# Exercise inputs:
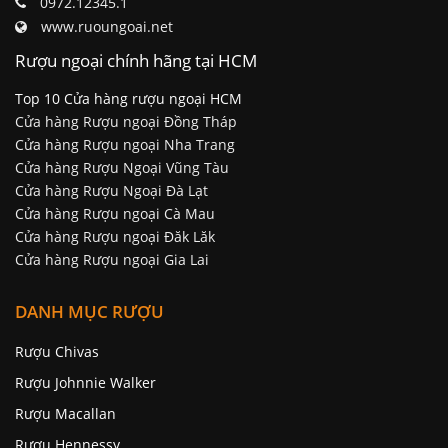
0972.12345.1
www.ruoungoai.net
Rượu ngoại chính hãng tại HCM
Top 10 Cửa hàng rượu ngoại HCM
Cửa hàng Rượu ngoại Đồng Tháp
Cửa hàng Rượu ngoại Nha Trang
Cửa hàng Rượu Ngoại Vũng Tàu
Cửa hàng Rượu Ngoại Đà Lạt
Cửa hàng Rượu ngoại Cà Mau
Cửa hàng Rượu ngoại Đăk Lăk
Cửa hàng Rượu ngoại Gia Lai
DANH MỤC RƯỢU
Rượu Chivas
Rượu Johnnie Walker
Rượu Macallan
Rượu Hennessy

--

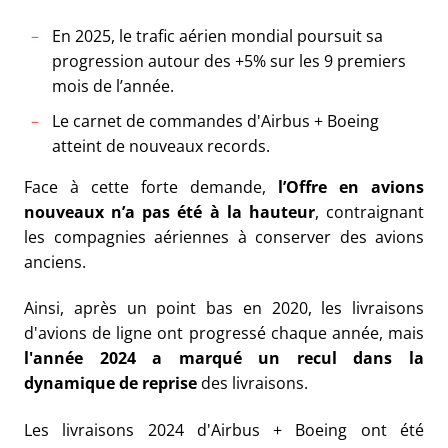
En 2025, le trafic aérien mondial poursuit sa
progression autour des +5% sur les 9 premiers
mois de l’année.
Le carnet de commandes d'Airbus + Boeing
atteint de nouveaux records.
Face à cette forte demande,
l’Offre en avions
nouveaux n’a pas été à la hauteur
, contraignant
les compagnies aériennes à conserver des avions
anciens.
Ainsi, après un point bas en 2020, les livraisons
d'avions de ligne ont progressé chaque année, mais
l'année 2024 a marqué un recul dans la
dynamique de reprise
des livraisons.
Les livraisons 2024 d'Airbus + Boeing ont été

# Instructions for the task:
Please rewrite the listing from the line with "0972.12345.1" to the line with "Rượu Hennessy", substituting "Đại lý" for "Cửa hàng" and leaving everything else unchanged.

# Completed exercise:
0972.12345.1
www.ruoungoai.net
Rượu ngoại chính hãng tại HCM
Top 10 Đại lý rượu ngoại HCM
Đại lý Rượu ngoại Đồng Tháp
Đại lý Rượu ngoại Nha Trang
Đại lý Rượu Ngoại Vũng Tàu
Đại lý Rượu Ngoại Đà Lạt
Đại lý Rượu ngoại Cà Mau
Đại lý Rượu ngoại Đăk Lăk
Đại lý Rượu ngoại Gia Lai
DANH MỤC RƯỢU
Rượu Chivas
Rượu Johnnie Walker
Rượu Macallan
Rượu Hennessy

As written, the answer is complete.